Example 6: Tumor Response to Paclitaxil Treatment

(42) To assess anti-angiogenic treatment response, rats were treated with paclitaxel (40 mg/kg,iv), followed by imaging with .sup.99mTc-glycopeptide on day 4. Tumor uptake and in situ hybridization (ISH) and TUNEL assays were conducted pre- and post-paclitaxel treatment.

(43) In rats treated with paclitaxel, no marked tumor progression was observed compared to .sup.99mTc-glycopeptide baseline on day 4. Tumor necrosis was clearly seen post-treatment. There was a correlation between tumor uptake and cellular targets expression as demonstrated by ISH and TUNEL assays.

Example 7: Bone Scintographic Imaging Studies

(44) To demonstrate glycopeptide could be used to target bone, normal female Fischer 344 rats (125-175 g) were administered with 300 μCi of .sup.99mTc-labeled pamidronate, the glycopeptide and glycopeptide-pamidronate conjugate. Glycopeptide-pamidronate was able to target bone (FIGS. 7 and 8).

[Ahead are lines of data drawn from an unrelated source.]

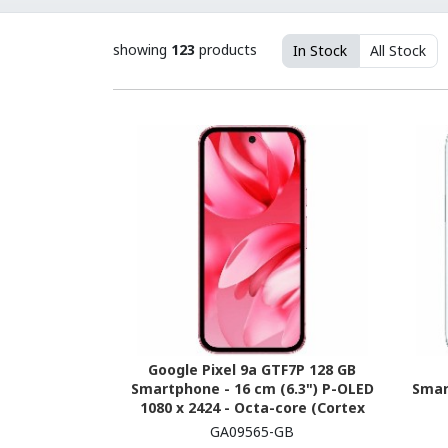
showing
123
products
In Stock
All Stock
Google Pixel 9a GTF7P 128 GB
Smartphone - 16 cm (6.3") P-OLED
Smar
1080 x 2424 - Octa-core (Cortex
X4Single-core (1 Core) 3.10 GHz +
(Ev
GA09565-GB
Cortex A720 Triple-core (3 Core)
GH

Example 8: Bone Loss Prevention

(45) Glycopeptide-pamidronate conjugate, glycopeptide, or pamidronate will be administered in various dosages to female rate whose ovaries have previously been removed. Oovarectomy is strongly correlated with osteoporosis-like bone loss in rats. This bone loss may be observed over a period of several months. Because glycopeptide-pamidronate conjugate exhibits bone-targeting tendencies, it is expected that its administration will lessen or prevent oovarectomy-associated bone loss in female rats. Further, because pamidronate targets bone poorly, improved results are expected when using the glycopeptide conjugate as opposed to pamidronate alone.

(46) Although the present invention and its advantages have been described in detail, it should be understood that various changes, substitutions and alternations can be made herein without departing from the spirit and scope of the invention as defined by the following claims.